Access Filters allow an Administrator to deny a group access to assets tagged with certain custom attribute values. They can be used in tandem with your existing permissions to fine-tune access control or help simplify a complex folder structure. Once an asset has been hidden via an Access Filter, it will not be accessible to members of the specified group in any way, including search, internal sharing, direct URL, or API.
How it works
For example, you have a large set of images that a Marketing group cannot have access to, because their licensing is restricted. These images are spread throughout multiple folders that Marketing currently has access to. Instead of trying to change permissions on these individual assets or move them all into a single restricted folder, you can simply create an Access Filter for the Marketing group that hides any assets tagged with the value Restricted for an attribute called License.
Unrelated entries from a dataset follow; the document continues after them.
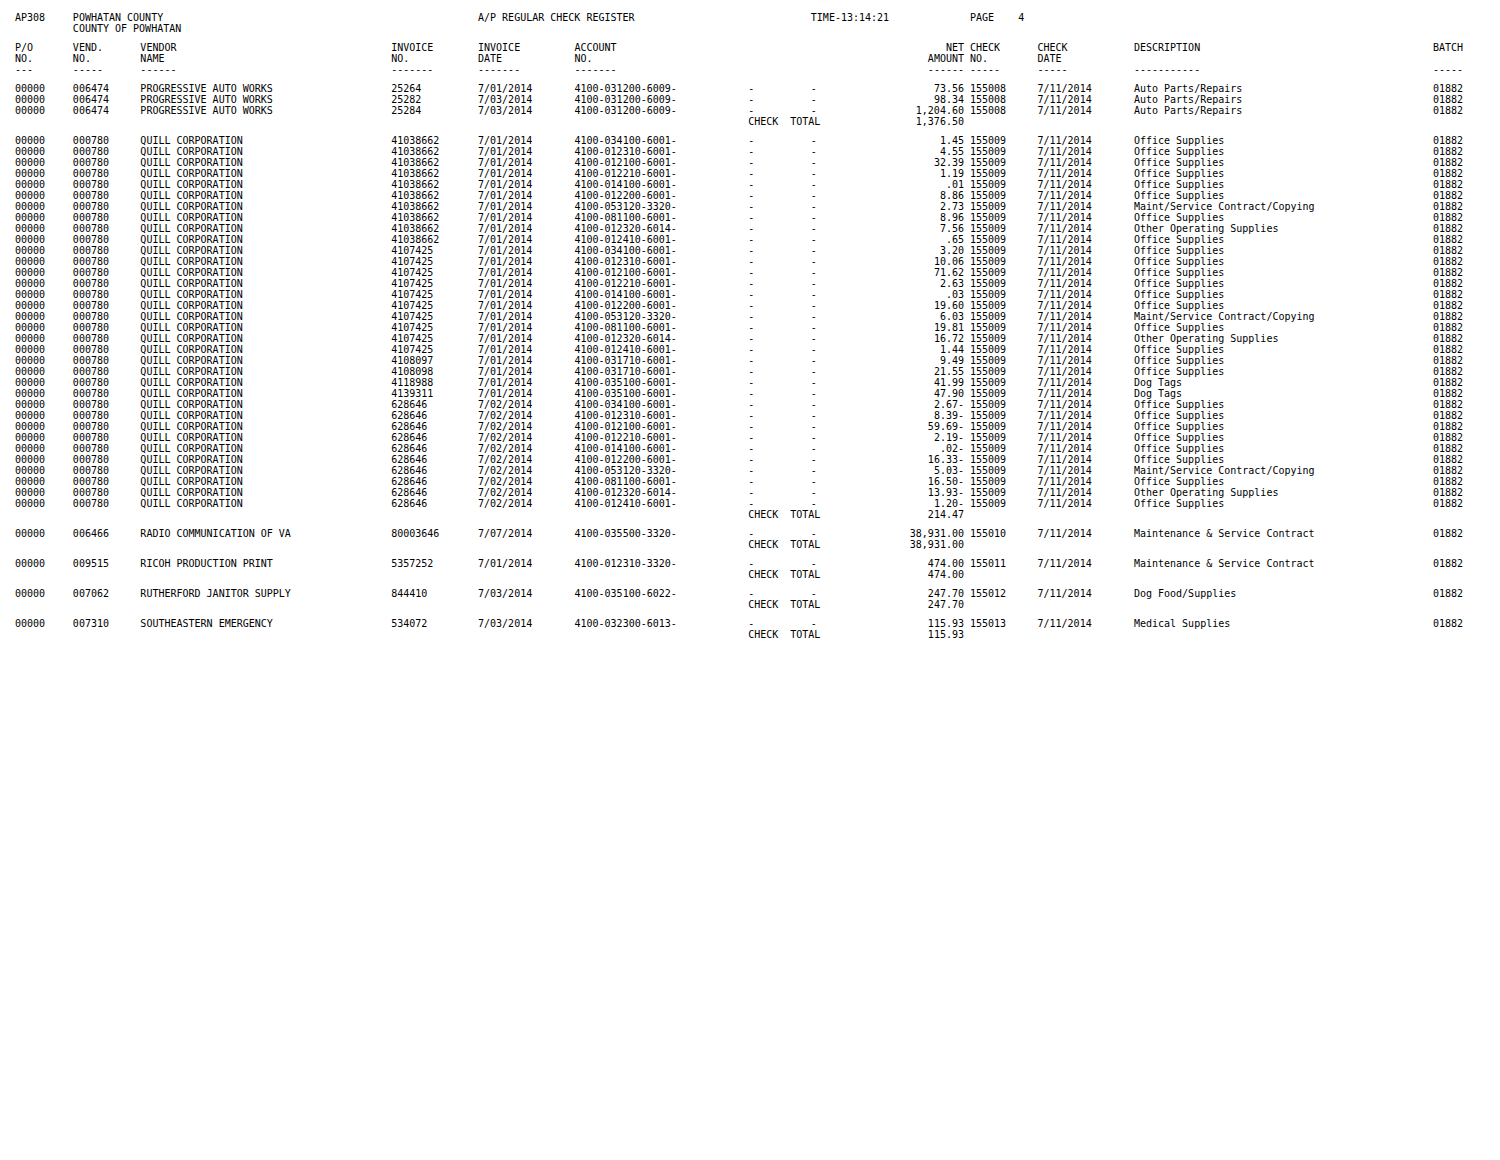| AP308 | POWHATAN COUNTY COUNTY OF POWHATAN | A/P REGULAR CHECK REGISTER | TIME-13:14:21 | PAGE 4 | | | |
| P/O NO. --- | VEND. NO. ----- | VENDOR NAME ------ | INVOICE NO. ------- | INVOICE DATE ------- | ACCOUNT NO. ------- | | NET AMOUNT ------ | CHECK NO. ----- | CHECK DATE ----- | DESCRIPTION ----------- | BATCH ----- |
| 00000 | 006474 | PROGRESSIVE AUTO WORKS | 25264 | 7/01/2014 | 4100-031200-6009- | - | - | 73.56 | 155008 | 7/11/2014 | Auto Parts/Repairs | 01882 |
| 00000 | 006474 | PROGRESSIVE AUTO WORKS | 25282 | 7/03/2014 | 4100-031200-6009- | - | - | 98.34 | 155008 | 7/11/2014 | Auto Parts/Repairs | 01882 |
| 00000 | 006474 | PROGRESSIVE AUTO WORKS | 25284 | 7/03/2014 | 4100-031200-6009- | - | - | 1,204.60 | 155008 | 7/11/2014 | Auto Parts/Repairs | 01882 |
| | | | | | | CHECK TOTAL | 1,376.50 | | | | |
| 00000 | 000780 | QUILL CORPORATION | 41038662 | 7/01/2014 | 4100-034100-6001- | - | - | 1.45 | 155009 | 7/11/2014 | Office Supplies | 01882 |
| 00000 | 000780 | QUILL CORPORATION | 41038662 | 7/01/2014 | 4100-012310-6001- | - | - | 4.55 | 155009 | 7/11/2014 | Office Supplies | 01882 |
| 00000 | 000780 | QUILL CORPORATION | 41038662 | 7/01/2014 | 4100-012100-6001- | - | - | 32.39 | 155009 | 7/11/2014 | Office Supplies | 01882 |
| 00000 | 000780 | QUILL CORPORATION | 41038662 | 7/01/2014 | 4100-012210-6001- | - | - | 1.19 | 155009 | 7/11/2014 | Office Supplies | 01882 |
| 00000 | 000780 | QUILL CORPORATION | 41038662 | 7/01/2014 | 4100-014100-6001- | - | - | .01 | 155009 | 7/11/2014 | Office Supplies | 01882 |
| 00000 | 000780 | QUILL CORPORATION | 41038662 | 7/01/2014 | 4100-012200-6001- | - | - | 8.86 | 155009 | 7/11/2014 | Office Supplies | 01882 |
| 00000 | 000780 | QUILL CORPORATION | 41038662 | 7/01/2014 | 4100-053120-3320- | - | - | 2.73 | 155009 | 7/11/2014 | Maint/Service Contract/Copying | 01882 |
| 00000 | 000780 | QUILL CORPORATION | 41038662 | 7/01/2014 | 4100-081100-6001- | - | - | 8.96 | 155009 | 7/11/2014 | Office Supplies | 01882 |
| 00000 | 000780 | QUILL CORPORATION | 41038662 | 7/01/2014 | 4100-012320-6014- | - | - | 7.56 | 155009 | 7/11/2014 | Other Operating Supplies | 01882 |
| 00000 | 000780 | QUILL CORPORATION | 41038662 | 7/01/2014 | 4100-012410-6001- | - | - | .65 | 155009 | 7/11/2014 | Office Supplies | 01882 |
| 00000 | 000780 | QUILL CORPORATION | 4107425 | 7/01/2014 | 4100-034100-6001- | - | - | 3.20 | 155009 | 7/11/2014 | Office Supplies | 01882 |
| 00000 | 000780 | QUILL CORPORATION | 4107425 | 7/01/2014 | 4100-012310-6001- | - | - | 10.06 | 155009 | 7/11/2014 | Office Supplies | 01882 |
| 00000 | 000780 | QUILL CORPORATION | 4107425 | 7/01/2014 | 4100-012100-6001- | - | - | 71.62 | 155009 | 7/11/2014 | Office Supplies | 01882 |
| 00000 | 000780 | QUILL CORPORATION | 4107425 | 7/01/2014 | 4100-012210-6001- | - | - | 2.63 | 155009 | 7/11/2014 | Office Supplies | 01882 |
| 00000 | 000780 | QUILL CORPORATION | 4107425 | 7/01/2014 | 4100-014100-6001- | - | - | .03 | 155009 | 7/11/2014 | Office Supplies | 01882 |
| 00000 | 000780 | QUILL CORPORATION | 4107425 | 7/01/2014 | 4100-012200-6001- | - | - | 19.60 | 155009 | 7/11/2014 | Office Supplies | 01882 |
| 00000 | 000780 | QUILL CORPORATION | 4107425 | 7/01/2014 | 4100-053120-3320- | - | - | 6.03 | 155009 | 7/11/2014 | Maint/Service Contract/Copying | 01882 |
| 00000 | 000780 | QUILL CORPORATION | 4107425 | 7/01/2014 | 4100-081100-6001- | - | - | 19.81 | 155009 | 7/11/2014 | Office Supplies | 01882 |
| 00000 | 000780 | QUILL CORPORATION | 4107425 | 7/01/2014 | 4100-012320-6014- | - | - | 16.72 | 155009 | 7/11/2014 | Other Operating Supplies | 01882 |
| 00000 | 000780 | QUILL CORPORATION | 4107425 | 7/01/2014 | 4100-012410-6001- | - | - | 1.44 | 155009 | 7/11/2014 | Office Supplies | 01882 |
| 00000 | 000780 | QUILL CORPORATION | 4108097 | 7/01/2014 | 4100-031710-6001- | - | - | 9.49 | 155009 | 7/11/2014 | Office Supplies | 01882 |
| 00000 | 000780 | QUILL CORPORATION | 4108098 | 7/01/2014 | 4100-031710-6001- | - | - | 21.55 | 155009 | 7/11/2014 | Office Supplies | 01882 |
| 00000 | 000780 | QUILL CORPORATION | 4118988 | 7/01/2014 | 4100-035100-6001- | - | - | 41.99 | 155009 | 7/11/2014 | Dog Tags | 01882 |
| 00000 | 000780 | QUILL CORPORATION | 4139311 | 7/01/2014 | 4100-035100-6001- | - | - | 47.90 | 155009 | 7/11/2014 | Dog Tags | 01882 |
| 00000 | 000780 | QUILL CORPORATION | 628646 | 7/02/2014 | 4100-034100-6001- | - | - | 2.67- | 155009 | 7/11/2014 | Office Supplies | 01882 |
| 00000 | 000780 | QUILL CORPORATION | 628646 | 7/02/2014 | 4100-012310-6001- | - | - | 8.39- | 155009 | 7/11/2014 | Office Supplies | 01882 |
| 00000 | 000780 | QUILL CORPORATION | 628646 | 7/02/2014 | 4100-012100-6001- | - | - | 59.69- | 155009 | 7/11/2014 | Office Supplies | 01882 |
| 00000 | 000780 | QUILL CORPORATION | 628646 | 7/02/2014 | 4100-012210-6001- | - | - | 2.19- | 155009 | 7/11/2014 | Office Supplies | 01882 |
| 00000 | 000780 | QUILL CORPORATION | 628646 | 7/02/2014 | 4100-014100-6001- | - | - | .02- | 155009 | 7/11/2014 | Office Supplies | 01882 |
| 00000 | 000780 | QUILL CORPORATION | 628646 | 7/02/2014 | 4100-012200-6001- | - | - | 16.33- | 155009 | 7/11/2014 | Office Supplies | 01882 |
| 00000 | 000780 | QUILL CORPORATION | 628646 | 7/02/2014 | 4100-053120-3320- | - | - | 5.03- | 155009 | 7/11/2014 | Maint/Service Contract/Copying | 01882 |
| 00000 | 000780 | QUILL CORPORATION | 628646 | 7/02/2014 | 4100-081100-6001- | - | - | 16.50- | 155009 | 7/11/2014 | Office Supplies | 01882 |
| 00000 | 000780 | QUILL CORPORATION | 628646 | 7/02/2014 | 4100-012320-6014- | - | - | 13.93- | 155009 | 7/11/2014 | Other Operating Supplies | 01882 |
| 00000 | 000780 | QUILL CORPORATION | 628646 | 7/02/2014 | 4100-012410-6001- | - | - | 1.20- | 155009 | 7/11/2014 | Office Supplies | 01882 |
| | | | | | | CHECK TOTAL | 214.47 | | | | |
| 00000 | 006466 | RADIO COMMUNICATION OF VA | 80003646 | 7/07/2014 | 4100-035500-3320- | - | - | 38,931.00 | 155010 | 7/11/2014 | Maintenance & Service Contract | 01882 |
| | | | | | | CHECK TOTAL | 38,931.00 | | | | |
| 00000 | 009515 | RICOH PRODUCTION PRINT | 5357252 | 7/01/2014 | 4100-012310-3320- | - | - | 474.00 | 155011 | 7/11/2014 | Maintenance & Service Contract | 01882 |
| | | | | | | CHECK TOTAL | 474.00 | | | | |
| 00000 | 007062 | RUTHERFORD JANITOR SUPPLY | 844410 | 7/03/2014 | 4100-035100-6022- | - | - | 247.70 | 155012 | 7/11/2014 | Dog Food/Supplies | 01882 |
| | | | | | | CHECK TOTAL | 247.70 | | | | |
| 00000 | 007310 | SOUTHEASTERN EMERGENCY | 534072 | 7/03/2014 | 4100-032300-6013- | - | - | 115.93 | 155013 | 7/11/2014 | Medical Supplies | 01882 |
| | | | | | | CHECK TOTAL | 115.93 | | | | |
Controlling access via attribute data is powerful; once Access Filters are configured, it means that you can immediately change asset visibility to certain groups by editing metadata:
- Upon upload, by setting attribute data
- Via bulk editing using the Quick Edit panel, Grid Editor, or Attribute Data Upload
- Using advanced automation and integration tools such as Embedded Metadata Sync, AutoTask, the Public API, or Data Source Sync
Creating an access filter
To create an access filter, select the group to hide assets from and specify the attribute and values to filter.
Only Pulldown, Multi-select, or Tag (vocabulary) attribute types can be used with Access Filters.
- Use the Systems button found along the left-hand navigation sidebar to access the systems area.
- Navigate to Groups.
- Click the action menu for the chosen group and choose Access Filters.
- Choose an attribute and values. To remove selected attributes, use the X button.
- When finished making your selection, click Submit.
- Once the filter is created, any assets tagged with the values you selected will no longer be visible to the group's members.
Editing an access filter
Once Access Filters are created, a lock button will appear in the Access filters column for the group.
- Use the Systems button found along the lefthand navigation sidebar to access the systems area.
- Navigate to the Groups tab.
- Click the Access filter (lock) button, or select Access filters from the group's action menu.
- Edit attributes and values as desired, then click Submit when finished.
Deleting an access filter
- Use the Systems button found along the lefthand navigation sidebar to access the systems area.
- Navigate to the Groups tab.
- Click the Access filter (lock) button, or select Access filters from the group's action menu.
- To delete filters, click the X button next to each filter.
- Click Submit when finished.
Notes
- Access filters are cumulative. A user in multiple groups will be subject to all of the groups’ filters. In the case where filters conflict, the most restrictive setting takes precedence.
- When multiple values are chosen for an Access Filter, or multiple Access Filters are applied to a group, assets tagged with any of the selected values are hidden from the group.
- Access Filters do not affect Administrators, even if they are members of a group that has a filter applied.
- Directors cannot manage Access Filters or remove themselves from a group that has Access Filters applied.
- Access Filters don't prevent users from editing metadata on assets. To stop users from removing values that are used in your Access Filters, we recommend setting minimum user levels on the attributes in your filter definition.
- You cannot delete attributes or value options that are used in an Access Filter until you remove them from the filter definition.
- Unlike Permissions entries, Access Filter visibility changes are immediate and do not require reindexing.